| PASSAGE |
= = = =
In our study, a different quantitative response is insinuated between microorganisms: E coli showed the greatest effect, with a 5.94 and a 3.5 Log10 CFU/mL reduction on Ti6Al4V and CoCrMo respectively, whereas S aureus and S epidermidis presented less than 1.3 Log10 CFU/mL reduction on both materials. This variation could be explained by the fact that Gram-positive bacteria develop thicker, more hydrated biofilms than those of Gram-negative bacteria, which may have an effect on thermal diffusion throughout biofilm matrix. To our best knowledge, all previous studies on induction-heating on mature biofilms were performed using Gram-positive bacteria, and this result has not been reported previously.

Differences between metallic alloys may be suggested by the data, particularly in the case of E coli, which showed an apparently greater effect on Ti6Al4V than on CoCrMo. This may be due to the fact that no viable bacteria could be accounted for in 2 of the Ti6Al4V discs. However, the disc that did present quantifiable CFUs was well inside the range of its CoCrMo counterparts. Differences between biomaterials could not be consistently accounted for in this study.
= = = =
| EXTRACTED RECORDS |
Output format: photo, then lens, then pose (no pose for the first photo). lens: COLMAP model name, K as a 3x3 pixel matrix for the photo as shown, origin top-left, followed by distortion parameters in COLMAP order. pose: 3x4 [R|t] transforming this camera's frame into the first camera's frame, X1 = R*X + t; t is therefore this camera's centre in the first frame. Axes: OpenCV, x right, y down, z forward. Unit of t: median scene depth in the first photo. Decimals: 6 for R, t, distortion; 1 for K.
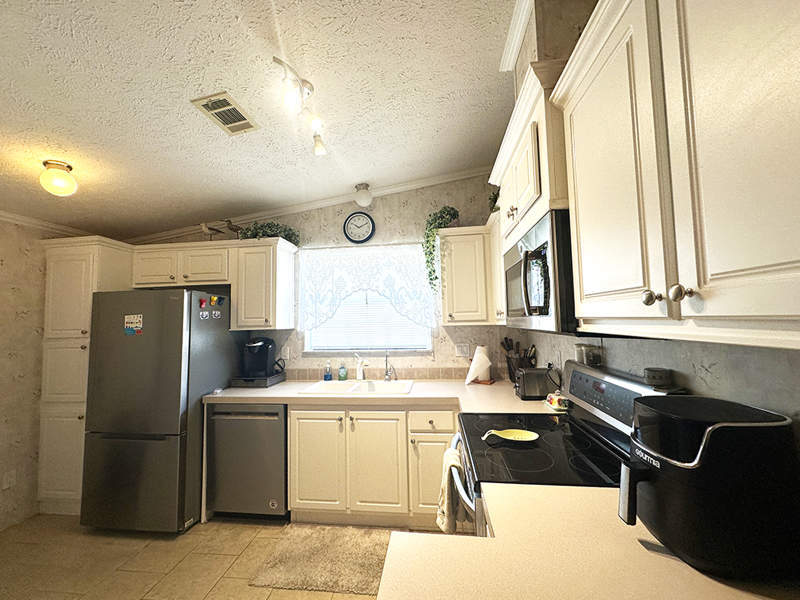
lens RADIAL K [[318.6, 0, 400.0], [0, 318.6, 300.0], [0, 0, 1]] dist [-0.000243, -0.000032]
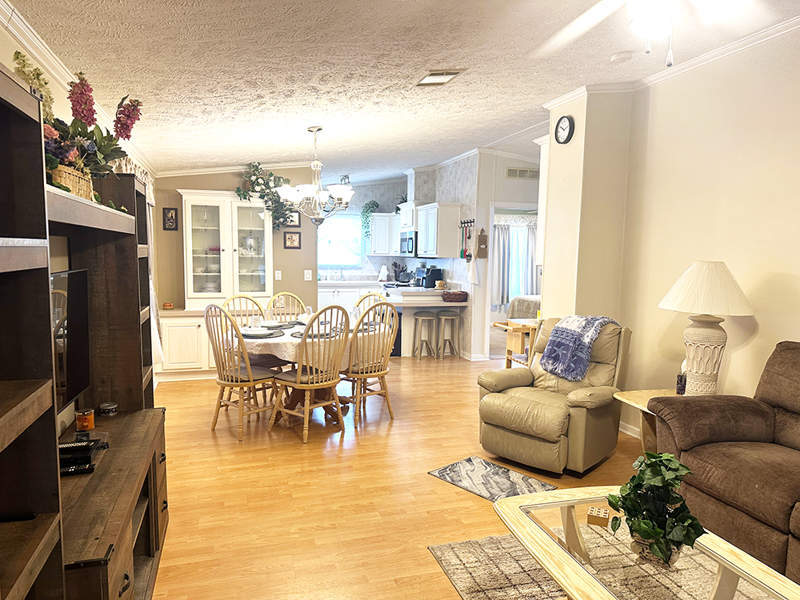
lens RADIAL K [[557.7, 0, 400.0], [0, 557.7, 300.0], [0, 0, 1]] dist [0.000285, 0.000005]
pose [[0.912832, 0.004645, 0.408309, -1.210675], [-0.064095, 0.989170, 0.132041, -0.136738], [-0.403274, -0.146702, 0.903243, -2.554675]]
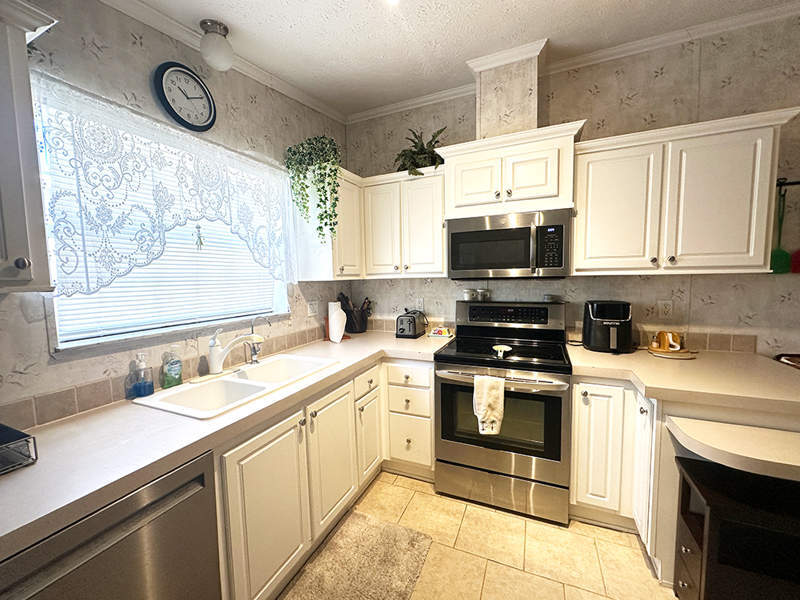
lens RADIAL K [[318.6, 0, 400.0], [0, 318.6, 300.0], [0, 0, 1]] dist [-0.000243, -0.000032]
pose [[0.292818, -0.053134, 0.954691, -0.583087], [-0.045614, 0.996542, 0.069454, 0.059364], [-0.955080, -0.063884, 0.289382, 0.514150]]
= = = =
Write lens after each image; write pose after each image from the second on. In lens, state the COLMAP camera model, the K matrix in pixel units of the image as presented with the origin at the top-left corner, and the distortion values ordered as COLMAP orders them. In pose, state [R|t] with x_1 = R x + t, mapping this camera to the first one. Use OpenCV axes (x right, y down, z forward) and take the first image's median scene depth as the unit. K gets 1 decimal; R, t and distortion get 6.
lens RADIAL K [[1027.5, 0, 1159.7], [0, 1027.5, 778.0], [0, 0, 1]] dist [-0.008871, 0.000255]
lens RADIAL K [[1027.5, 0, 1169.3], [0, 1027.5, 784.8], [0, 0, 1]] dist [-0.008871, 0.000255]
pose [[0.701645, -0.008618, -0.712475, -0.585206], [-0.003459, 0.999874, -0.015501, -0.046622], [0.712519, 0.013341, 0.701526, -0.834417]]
= = = =
| WORK ORDER |
Transcribe word for word the portion of the passage on induction heating of biofilms that begins with the words containing "Differences between metallic" and ends with "in this study.".

| WRITTEN REPLY |
Differences between metallic alloys may be suggested by the data, particularly in the case of E coli, which showed an apparently greater effect on Ti6Al4V than on CoCrMo. This may be due to the fact that no viable bacteria could be accounted for in 2 of the Ti6Al4V discs. However, the disc that did present quantifiable CFUs was well inside the range of its CoCrMo counterparts. Differences between biomaterials could not be consistently accounted for in this study.